How can we make a large number of GPU chips communicate with each other effectively? We need a memory to do the intercom job and this is where the Rambo cache comes in. We explain how it works and what its function is.
Rambo Cache as a difference between Xe-HP and Xe-HPC
As can be seen from the Intel slide, the Rambo Cache itself is a chip that includes memory inside, which will be used exclusively in the Intel Xe-HPC for communication between the different tiles / chips. While the Intel Xe-HP supports up to 4 different tiles, the Intel Xe-HPC handles a much higher amount of data, making this additional memory chip necessary as a communication bridge for extremely setups. complex in terms of the amount of data. GPU chiplets, or tiles as Intel calls them.
The Rambo cache will be placed between multiple Intel Xe-HPC compute tiles to facilitate communication between them. Compute tiles are none other than Intel Xe GPUs, but are specialized for high performance computing, so the classic fixed function units of GPUs will not be in Intel Xe-HPC as they are not used in computing high performance.
However, the Rambo Cache will be unprecedented in the rest of the Intel Xe, especially those that will not be based on multiple chips such as the Intel Xe-LP and the Intel Xe-HPG. In the specific case of the Intel Xe-HP, it seems that with 4 chiplets the Rambo Cache is not necessary because Interposer provides enough bandwidth to communicate the different chiplets mounted on it.
The goal is to reach the ExaFLOP
We know that the limit on the number of chips on an interposer is 4 GPUs, but from a higher number, it is when the interconnection based on an EMIB interposer does not give enough bandwidth for communication. , which necessitates something that unites the memory access and this is where the Rambo cache would come in, as this would allow Intel to create a more complex GPU than the maximum 4 chips it can build with it. ‘EMIB.

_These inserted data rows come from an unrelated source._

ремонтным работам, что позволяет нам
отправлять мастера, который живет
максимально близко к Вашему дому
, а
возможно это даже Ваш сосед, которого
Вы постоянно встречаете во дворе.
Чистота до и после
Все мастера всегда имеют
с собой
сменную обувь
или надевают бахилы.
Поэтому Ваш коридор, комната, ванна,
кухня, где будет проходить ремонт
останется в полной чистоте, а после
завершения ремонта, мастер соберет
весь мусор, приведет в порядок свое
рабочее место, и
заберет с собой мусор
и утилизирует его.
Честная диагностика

The goal? To be able to create material that in a combined way can reach 1 PetaFLOP of violence or in other words 1000 TFLOPS. A performance much superior to the GPUs that we have in PC, but we are not talking about a GPU for PC but a material designed for supercomputers, with the aim of reaching the ExaFLOP cap, which is 1000 PetaFLOPS and therefore 1 million TeraFLOPS.
The big concern of hardware architects to achieve this is power consumption, especially in data transfer, more calculations more data and more data moves more power. This is why it is important to keep the data as close to the processors as possible and this is where the Rambo cache comes in.
The Rambo cache as a top-level cache
When we have multiple cores, whether it’s a CPU or a GPU, and we want them all to have access to the same memory at both addressing and physical level, a last level cache is required. Its “geographic” location in the GPU is just before the memory controller but after each kernel’s private caches.
GPUs today have at least two levels of cache, the first level is deprived of shader units and is usually connected to texture units. The second level is instead shared by all elements of a GPU. In this case, they are your interconnect path to communicate, access the most recent data, and all of this so as not to saturate the VRAM controller with requests addressed to it.
But there is an extra level, when we have several full GPUs interconnected with each other under the same memory, then an additional level of cache is needed which groups the accesses to all the memories. Intel’s Rambo Cache being Intel’s solution to unify the access of all the GPUs that make up the Ponte Vecchio.